■ EXERCISE AIM ■
Quote word for word every line of the items from the very first one through the line that contains "Sprawdź nominowane zegarki!", inclusive.

■ DATA IN THIS EXERCISE ■
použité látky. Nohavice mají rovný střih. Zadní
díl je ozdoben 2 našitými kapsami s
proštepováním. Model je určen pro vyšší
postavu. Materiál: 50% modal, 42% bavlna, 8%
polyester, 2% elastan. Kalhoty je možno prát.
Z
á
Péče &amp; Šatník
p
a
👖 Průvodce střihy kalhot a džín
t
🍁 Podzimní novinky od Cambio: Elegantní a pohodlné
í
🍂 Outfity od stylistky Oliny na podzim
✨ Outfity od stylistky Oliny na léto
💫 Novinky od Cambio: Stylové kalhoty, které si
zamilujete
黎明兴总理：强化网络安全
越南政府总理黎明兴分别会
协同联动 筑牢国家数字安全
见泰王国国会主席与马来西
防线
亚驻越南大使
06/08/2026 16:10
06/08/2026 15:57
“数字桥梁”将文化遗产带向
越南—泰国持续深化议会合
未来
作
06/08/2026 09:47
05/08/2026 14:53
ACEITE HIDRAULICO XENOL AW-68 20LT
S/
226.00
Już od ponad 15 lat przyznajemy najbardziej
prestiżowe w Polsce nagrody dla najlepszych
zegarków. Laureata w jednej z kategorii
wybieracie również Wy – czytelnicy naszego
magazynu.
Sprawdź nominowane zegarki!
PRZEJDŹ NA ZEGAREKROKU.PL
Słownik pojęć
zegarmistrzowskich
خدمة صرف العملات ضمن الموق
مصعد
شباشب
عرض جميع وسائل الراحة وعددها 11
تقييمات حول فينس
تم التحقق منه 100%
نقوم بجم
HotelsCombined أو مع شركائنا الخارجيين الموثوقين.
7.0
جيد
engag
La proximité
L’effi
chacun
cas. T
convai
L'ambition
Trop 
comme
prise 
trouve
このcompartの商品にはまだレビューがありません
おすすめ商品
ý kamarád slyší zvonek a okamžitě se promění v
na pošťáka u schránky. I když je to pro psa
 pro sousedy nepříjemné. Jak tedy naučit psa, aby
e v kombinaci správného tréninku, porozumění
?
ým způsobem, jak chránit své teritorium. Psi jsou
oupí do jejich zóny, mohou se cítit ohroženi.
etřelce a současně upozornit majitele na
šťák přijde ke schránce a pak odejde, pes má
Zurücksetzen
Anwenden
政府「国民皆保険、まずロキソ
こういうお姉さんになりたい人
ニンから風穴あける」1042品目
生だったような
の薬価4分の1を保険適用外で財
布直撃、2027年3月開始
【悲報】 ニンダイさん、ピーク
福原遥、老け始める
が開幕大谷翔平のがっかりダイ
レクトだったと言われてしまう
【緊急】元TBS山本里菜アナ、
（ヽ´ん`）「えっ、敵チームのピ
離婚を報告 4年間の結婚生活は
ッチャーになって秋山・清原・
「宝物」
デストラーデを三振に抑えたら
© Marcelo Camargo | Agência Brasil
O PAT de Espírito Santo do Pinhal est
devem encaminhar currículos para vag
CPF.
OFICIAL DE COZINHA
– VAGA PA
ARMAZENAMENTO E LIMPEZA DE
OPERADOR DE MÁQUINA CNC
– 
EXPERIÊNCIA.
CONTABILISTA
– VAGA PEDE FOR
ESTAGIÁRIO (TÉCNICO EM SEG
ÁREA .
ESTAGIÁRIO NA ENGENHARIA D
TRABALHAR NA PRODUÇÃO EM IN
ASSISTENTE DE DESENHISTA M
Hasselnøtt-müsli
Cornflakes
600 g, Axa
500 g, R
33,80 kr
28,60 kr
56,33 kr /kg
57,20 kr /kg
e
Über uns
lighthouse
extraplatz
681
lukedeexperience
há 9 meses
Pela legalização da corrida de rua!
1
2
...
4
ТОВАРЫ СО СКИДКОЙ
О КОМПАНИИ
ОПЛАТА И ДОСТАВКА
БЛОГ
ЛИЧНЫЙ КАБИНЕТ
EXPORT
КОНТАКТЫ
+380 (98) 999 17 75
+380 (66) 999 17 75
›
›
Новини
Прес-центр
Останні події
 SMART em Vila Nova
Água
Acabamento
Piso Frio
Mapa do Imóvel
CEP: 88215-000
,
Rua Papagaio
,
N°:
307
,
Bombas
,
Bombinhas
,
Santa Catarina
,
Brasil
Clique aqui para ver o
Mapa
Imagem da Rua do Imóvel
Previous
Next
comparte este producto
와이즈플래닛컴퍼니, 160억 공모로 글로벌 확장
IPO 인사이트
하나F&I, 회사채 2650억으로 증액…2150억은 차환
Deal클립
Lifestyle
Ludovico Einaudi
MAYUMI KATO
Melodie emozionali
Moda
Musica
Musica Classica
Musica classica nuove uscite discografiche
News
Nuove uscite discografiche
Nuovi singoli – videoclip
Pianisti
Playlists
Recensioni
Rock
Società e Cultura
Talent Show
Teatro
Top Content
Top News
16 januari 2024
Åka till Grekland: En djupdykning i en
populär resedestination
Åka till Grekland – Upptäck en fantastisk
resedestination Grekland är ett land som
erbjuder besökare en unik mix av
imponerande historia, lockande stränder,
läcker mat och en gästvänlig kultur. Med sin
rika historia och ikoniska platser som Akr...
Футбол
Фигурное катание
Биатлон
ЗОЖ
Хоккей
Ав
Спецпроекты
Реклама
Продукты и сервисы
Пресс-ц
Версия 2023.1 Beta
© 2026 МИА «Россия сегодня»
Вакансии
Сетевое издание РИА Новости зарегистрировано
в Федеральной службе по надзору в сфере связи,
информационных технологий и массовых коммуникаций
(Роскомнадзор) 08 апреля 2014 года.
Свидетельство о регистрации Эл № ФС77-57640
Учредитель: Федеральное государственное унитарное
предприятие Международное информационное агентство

■ EXPECTED ANSWER ■
použité látky. Nohavice mají rovný střih. Zadní
díl je ozdoben 2 našitými kapsami s
proštepováním. Model je určen pro vyšší
postavu. Materiál: 50% modal, 42% bavlna, 8%
polyester, 2% elastan. Kalhoty je možno prát.
Z
á
Péče &amp; Šatník
p
a
👖 Průvodce střihy kalhot a džín
t
🍁 Podzimní novinky od Cambio: Elegantní a pohodlné
í
🍂 Outfity od stylistky Oliny na podzim
✨ Outfity od stylistky Oliny na léto
💫 Novinky od Cambio: Stylové kalhoty, které si
zamilujete
黎明兴总理：强化网络安全
越南政府总理黎明兴分别会
协同联动 筑牢国家数字安全
见泰王国国会主席与马来西
防线
亚驻越南大使
06/08/2026 16:10
06/08/2026 15:57
“数字桥梁”将文化遗产带向
越南—泰国持续深化议会合
未来
作
06/08/2026 09:47
05/08/2026 14:53
ACEITE HIDRAULICO XENOL AW-68 20LT
S/
226.00
Już od ponad 15 lat przyznajemy najbardziej
prestiżowe w Polsce nagrody dla najlepszych
zegarków. Laureata w jednej z kategorii
wybieracie również Wy – czytelnicy naszego
magazynu.
Sprawdź nominowane zegarki!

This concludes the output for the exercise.